The majority of synaptic contacts that form are made on dendritic spines, which are also
a key site of synaptic plasticity. Dendritic spines contain specialized structures called
postsynaptic densities (PSDs) that are directly apposed to pre-synaptic neurotransmitter
release sites and which scale in size with changes in synaptic strength. Despite having
understood this relationship for many years, the molecular dynamics of the translocation
and accumulation of PSD proteins and presynaptic proteins following structural plasticity
remain poorly understood. Our preliminary data indicate that pre- and postsynaptic
proteins for scale in a modular fashion with dendritic spine size.
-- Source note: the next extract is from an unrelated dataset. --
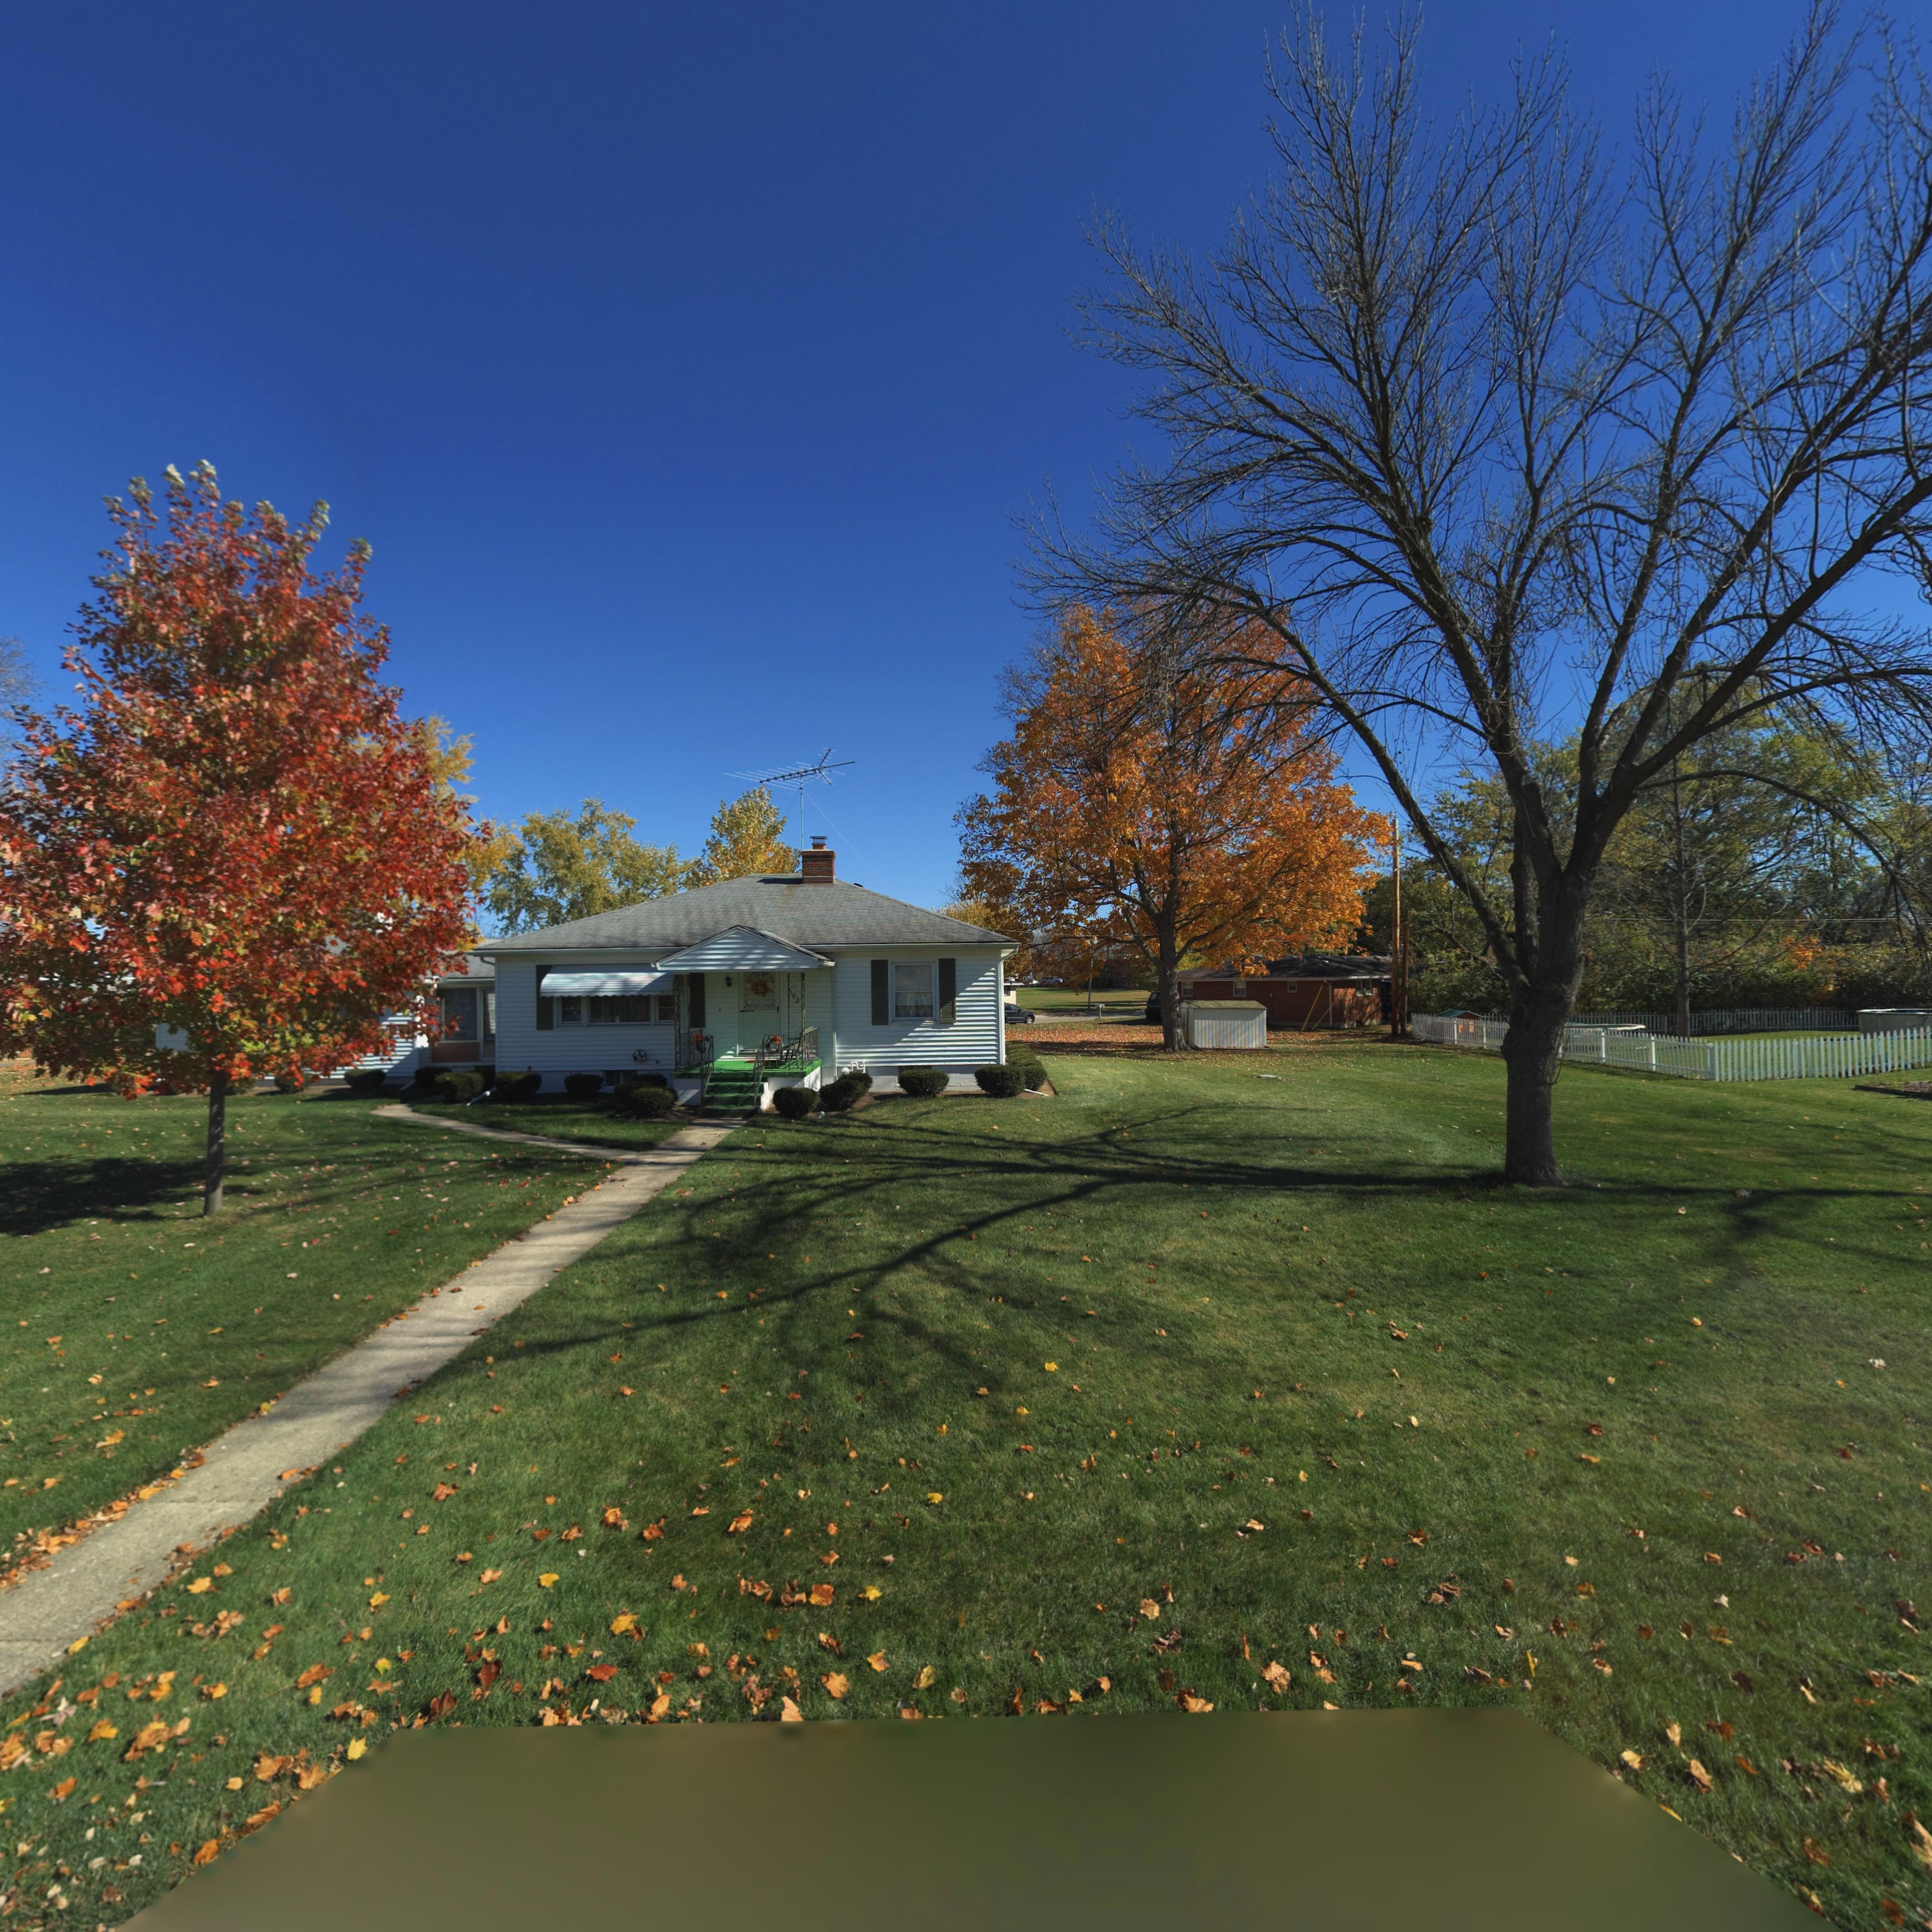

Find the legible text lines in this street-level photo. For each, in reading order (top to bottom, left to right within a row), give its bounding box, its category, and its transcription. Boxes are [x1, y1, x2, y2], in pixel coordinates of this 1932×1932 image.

[792, 993, 800, 1003] StreetNumber: 02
We will determine the
synaptic molecular architecture and address how the molecular architecture of the spine
synapse responds to structural plasticity in three aims: 1) Determine the
nanoarchitecture of glutamate receptors at spine synapses. 2) Determine the
nanoscale organization of synchronous and asynchronous synaptic release sites.
3) Determine how PSD-95 nanomodule number and plasticity are regulated.
Collectively these studies will advance our understand of basic mechanisms that impact
the ability of the nervous system to grow and change, events that are likely central to
disease of maladaptive plasticity such as addiction and Alzheimer's.